I wonder how long it would take for lawmakers to start trying to undermine the NPVIC if it ever went into effect. Doing this on a state-by-state basis is probably the worst way to go about it, seeing as America has a long, storied tradition of lawmakers abusing their power over elections to develop advantages for themselves or outright rig the entire process. I think there is at best a 1% chance that lawmakers don't try to repeal this if their party loses due to it. Although given that they control more states and over the past 10-15 years, developed a very troubling record of anti-democratic behavior, and that they depend on the electoral college right now, and that they are more aggressive in undermining or outright repealing citizen-approved laws, I think Republicans would probably be the first to flip out.

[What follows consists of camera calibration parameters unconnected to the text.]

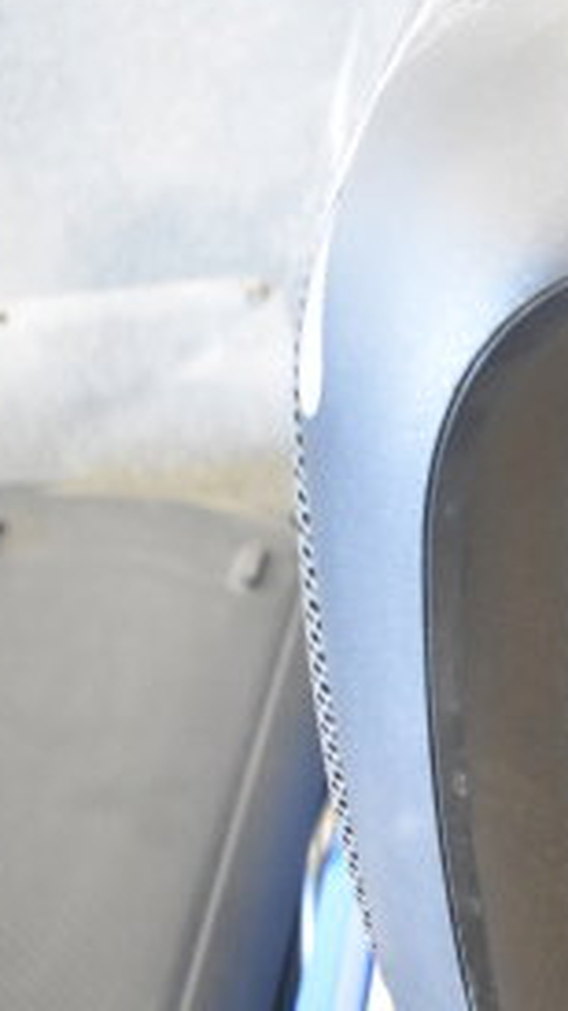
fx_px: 1875
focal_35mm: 70
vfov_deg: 30.0
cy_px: 640
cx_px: 1011
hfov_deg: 15.0
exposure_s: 1/30
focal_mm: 20
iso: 4000
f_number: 3.5
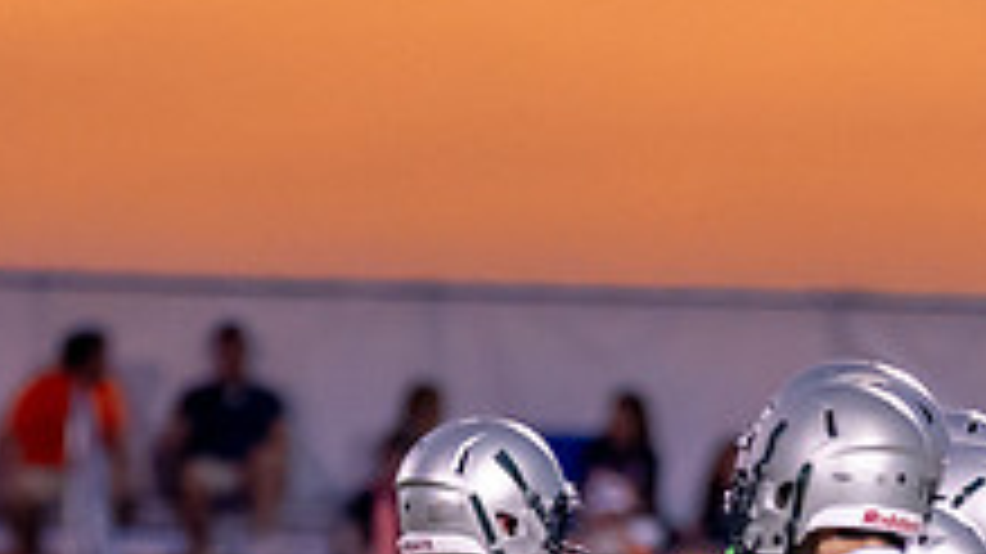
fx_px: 17746
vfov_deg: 1.8
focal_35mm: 679
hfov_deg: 3.2
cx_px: 456
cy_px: 962
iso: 1250
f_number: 1.8
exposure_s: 1/1000
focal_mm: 135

Yes, but then pro-democracy forces can reinstitute the law when the pendulum swings back. The whole point of the law is that the pendulum is already swinging hard, if not having already so small, and anti-democratic oppressive laws shouldn't stop that wave for a second.
Sure, but would an unstable situation where we don’t know from election to election whether we’re going to have an electoral college or a national popular vote be better than the status quo?
I certainly support abolishing the electoral college, but I don’t think I can get behind a plan whereby a minority of states imposes that change on the whole country.
I’d propose a Constitutional Amendment that takes effect 8 years after passage so that the amendment cannot be said to favor one party or the other.